TASK DETAILS: Continue the passage on the budget deal's joint committee and automatic spending cuts with a few more sentences, starting after its final sentence.

GIVEN PASSAGE:
_____

The deal also requires the House and Senate to vote on a Balanced Budget Amendment.  If the Balanced Budget Amendment passes the House and Senate by the two-thirds majority constitutionally required, the entire joint committee process and sequestration are unnecessary. It is highly unlikely the House and Senate can agree on language for the Balanced Budget Amendment, and it is unlikely enough votes are present for the Balanced Budget Amendment to pass both the House and Senate

-- Congressional leaders appoint joint committee (JC) members by August 16.
-- Joint committee must begin meeting by September 16.
-- Between October 1 and December 31, both the House and Senate must vote on a Balanced Budget Amendment. 
-- Regular House and Senate committees can make recommendations to the JC by Oct. 14.
-- JC must submit a report to Congress and the President that is supported by at least 7 of the 12 members by Nov. 23.
-- The House and Senate must vote up or down without amendment on the JC report by Dec. 23.
-- Current SGR patch expires Dec. 31, 2011.

Sequestration or “Triggered Cuts”
If this super committee fails to produce the required savings, falls below the savings targets, or Congress fails to adopt the committee’s recommendations then spending is automatically reduced by up to $1.2 trillion in a process referred to as sequestration.  This sequestration mechanism would cause across-the-board cuts in federal government spending, with half of the cuts coming from defense spending and the other half from other government programs including Medicare.  In particular, Medicare could be cut by up to two percent in this process.  The legislation requires that the Medicare cuts not impact beneficiaries, which means physicians and other providers will be on the hook for most of the cuts. The agreement specifically exempts Medicaid, Social Security, veterans’ benefits and other “essential” benefits from the cuts. Sequestration would also be triggered if the committee recommends and Congress passes cuts that are less than $1.2 trillion to make up the difference, All cuts associated with sequestration would go into effect January 1, 2013.

_____

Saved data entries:
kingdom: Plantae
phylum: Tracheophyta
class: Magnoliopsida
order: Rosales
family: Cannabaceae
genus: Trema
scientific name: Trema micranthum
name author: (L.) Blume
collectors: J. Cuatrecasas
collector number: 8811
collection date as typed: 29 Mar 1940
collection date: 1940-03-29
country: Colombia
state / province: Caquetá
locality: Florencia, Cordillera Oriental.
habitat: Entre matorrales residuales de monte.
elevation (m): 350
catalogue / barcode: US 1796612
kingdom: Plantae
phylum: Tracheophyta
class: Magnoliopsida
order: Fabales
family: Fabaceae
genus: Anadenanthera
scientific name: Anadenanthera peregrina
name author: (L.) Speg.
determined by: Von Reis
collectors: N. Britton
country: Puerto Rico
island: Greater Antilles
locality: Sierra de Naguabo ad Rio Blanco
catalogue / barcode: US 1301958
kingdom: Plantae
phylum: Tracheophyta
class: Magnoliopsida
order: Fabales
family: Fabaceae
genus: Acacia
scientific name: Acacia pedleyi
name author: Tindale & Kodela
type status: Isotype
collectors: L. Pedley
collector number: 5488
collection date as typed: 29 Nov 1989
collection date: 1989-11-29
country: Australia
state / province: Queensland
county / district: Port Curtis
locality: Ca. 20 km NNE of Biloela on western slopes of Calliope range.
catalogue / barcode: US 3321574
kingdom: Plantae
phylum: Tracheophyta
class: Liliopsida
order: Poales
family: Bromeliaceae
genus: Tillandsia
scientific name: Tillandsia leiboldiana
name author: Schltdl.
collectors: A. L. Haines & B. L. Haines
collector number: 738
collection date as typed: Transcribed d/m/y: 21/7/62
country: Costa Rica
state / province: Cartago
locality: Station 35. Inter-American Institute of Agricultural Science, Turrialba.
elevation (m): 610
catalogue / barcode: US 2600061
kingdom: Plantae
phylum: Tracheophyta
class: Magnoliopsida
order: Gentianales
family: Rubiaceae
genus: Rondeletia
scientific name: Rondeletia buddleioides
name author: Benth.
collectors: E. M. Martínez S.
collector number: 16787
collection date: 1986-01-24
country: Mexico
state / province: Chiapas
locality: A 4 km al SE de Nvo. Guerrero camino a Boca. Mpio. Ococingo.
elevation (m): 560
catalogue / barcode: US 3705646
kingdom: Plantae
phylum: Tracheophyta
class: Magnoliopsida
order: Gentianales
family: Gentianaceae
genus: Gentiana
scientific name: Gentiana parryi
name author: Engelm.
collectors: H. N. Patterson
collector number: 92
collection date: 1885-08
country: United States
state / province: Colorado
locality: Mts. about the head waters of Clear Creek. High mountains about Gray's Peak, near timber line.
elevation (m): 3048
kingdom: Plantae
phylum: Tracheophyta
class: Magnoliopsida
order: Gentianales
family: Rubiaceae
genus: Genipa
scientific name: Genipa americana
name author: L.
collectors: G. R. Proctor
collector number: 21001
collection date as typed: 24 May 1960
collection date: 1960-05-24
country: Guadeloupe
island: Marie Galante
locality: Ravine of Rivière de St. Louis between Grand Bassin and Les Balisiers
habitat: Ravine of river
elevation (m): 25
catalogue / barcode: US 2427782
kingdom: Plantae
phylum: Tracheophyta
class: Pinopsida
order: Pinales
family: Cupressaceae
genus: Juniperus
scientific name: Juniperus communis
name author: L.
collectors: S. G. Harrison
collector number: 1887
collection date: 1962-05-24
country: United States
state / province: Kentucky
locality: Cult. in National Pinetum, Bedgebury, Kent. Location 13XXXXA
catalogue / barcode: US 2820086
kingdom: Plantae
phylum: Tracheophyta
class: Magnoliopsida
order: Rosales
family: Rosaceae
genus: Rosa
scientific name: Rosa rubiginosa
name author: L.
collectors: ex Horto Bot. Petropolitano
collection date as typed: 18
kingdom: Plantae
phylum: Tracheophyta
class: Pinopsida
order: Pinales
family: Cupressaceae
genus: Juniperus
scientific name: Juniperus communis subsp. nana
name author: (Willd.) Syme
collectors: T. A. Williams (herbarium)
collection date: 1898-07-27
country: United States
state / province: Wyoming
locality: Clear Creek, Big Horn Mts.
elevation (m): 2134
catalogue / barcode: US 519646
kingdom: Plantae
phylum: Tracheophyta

_____

EXERCISE OUTPUT:
Sequestration could lead to significant spending cuts to the Patient Protection and Affordable Care Act (PPACA).  The across the board mandatory spending cuts may extend to preventative and community health centers, the temporary high-risk pools for people with pre-existing conditions, funds to establish the insurance exchanges, funds for state review of insurance policies, grants for children’s mental health and other health care law-related spending provisions. The Congressional Budget Office (CBO) is still determining what portions of the health care law are subject to reductions under the legislation, although no sections appear exempt. 

Medicare Sustainable Growth Rate (SGR)
The timing of the joint committee work is important because it closely correlates to the expiration of the current SGR fix on December 31, 2011.  Unless Congress acts, the SGR will result in physician Medicare pays being cut by over 29 percent.  The final vote on any compromise agreed to by the super committee must occur by December 23, and a little over one week later the 29% SGR payment cut will go into effect absent Congressional action to the contrary.  

The “Byrd Rule”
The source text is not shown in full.